Wednesday, April 23, 2008

rejected self-help book titles/ inspirational memoirs

-Poop out your feelings
-Chicken Soup for the Vegetarian's Soul (if it exists, I demand to know why)
-The Audacity of Grope: Journeys of a Barfly
-How I Made Cancer Drop the Soap
-A Million Little Red Bumps
-Chasing the Dragon, Finding the Potbelly: How Bacon Got Me Away From the Needle.
-Beastiality, Shmeastiality.
-I Got 99 Problems but Internal Bleeding Ain't One.
-You Can Pick Your Friends, You Can Pick Your Food, but You Can't Shove Your Penis in A USB Port.

Monday, April 21, 2008

Creative comebacks/ insults

How many times have you wanted to have a decent comeback, but all you can manage is a half hearted FU? The art of the comeback isn't so much how much you one-up the person...sometimes you can just have a comeback that is so bizarre that it completely diffuses the original insult.

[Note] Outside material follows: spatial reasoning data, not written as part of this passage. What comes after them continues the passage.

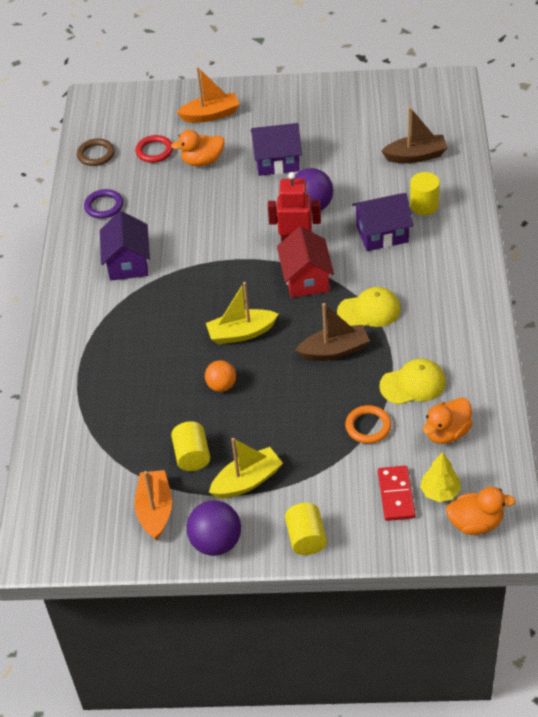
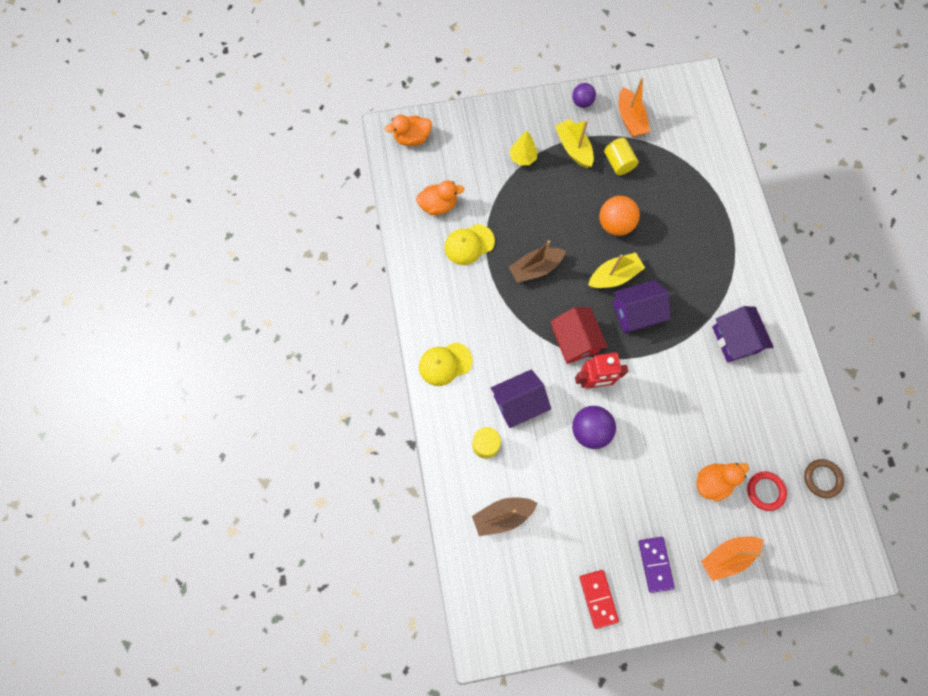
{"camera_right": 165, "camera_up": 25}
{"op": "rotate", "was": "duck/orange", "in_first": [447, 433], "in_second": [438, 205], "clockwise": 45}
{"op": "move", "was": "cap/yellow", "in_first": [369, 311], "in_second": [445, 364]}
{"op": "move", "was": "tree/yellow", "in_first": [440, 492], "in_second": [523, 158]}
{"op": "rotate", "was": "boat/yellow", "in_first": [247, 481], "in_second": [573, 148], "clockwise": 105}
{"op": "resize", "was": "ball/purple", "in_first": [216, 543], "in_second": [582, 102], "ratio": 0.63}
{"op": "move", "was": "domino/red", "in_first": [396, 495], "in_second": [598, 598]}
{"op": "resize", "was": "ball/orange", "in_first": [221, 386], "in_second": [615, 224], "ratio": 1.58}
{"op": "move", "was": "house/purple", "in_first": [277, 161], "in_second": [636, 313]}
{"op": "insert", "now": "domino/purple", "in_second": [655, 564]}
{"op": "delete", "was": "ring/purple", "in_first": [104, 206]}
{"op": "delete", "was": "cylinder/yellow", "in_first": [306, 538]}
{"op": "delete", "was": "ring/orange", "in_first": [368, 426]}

When delivered quickly and confidently without stumbling, these comebacks can be just crazy enough to work. Or at the very least, get you a few laughs.
Mix and match columns A B and C, edit grammar where needed.

A.
Go
You can
You can go
Oh yeah? Well (you are)
Your mom likes to
I hope you

B.
Motorboat
Suck on
Screw a
Bury your face in
Manhandle a
Spoon a
Get cornholed by

C. (the fun part...pretty much anything can go here. The drunker your agressor the weirder your comeback can be while still being succesful)
Elephant seal
Lithuanian midget
Episcopalian missionary
Infected pigeon anus
Rosie O'Donnell
Whale wang
Vat of Crisco
Wasp Nest

I hope you get cornholed by an elephant seal.
You can go motorboat a wasp nest.
Your mom likes to manhandle Rosie O'Donnell.
Go suck on an infected pigeon anus.
You can spoon a lithuanian midget.

Shout out to readers I met at NY Comic con. Now that I know you exist I'm going to update a hell of a lot more!

Friday, April 11, 2008

This idea brought to you by insomnia

Extracurriculars that would never get approved by an academic institution.
Murder Club
Nipple Appreciation Club
Intramural Caber Tossing
UIOAH society (using inanimate objects as hats).
Profanity Scrabble League
Cross country food fighting
Jello Polo
Furry-Human Alliance
Lethargics Anonymous
Competitive Pooping
Crunchy Leaf Step Team
Meta Cheerleaders (cheerleaders who cheer on cheerleaders)
"Does this smell weird to you?" debate forum

Also, petting zoos are weird. Imagine if we all stood in a pen while small bears reached out and touched us.

I want to buy a starbucks and keep it the same except replace all of the sign with "Aarrrbucks" and put eyepatches on all of the signs.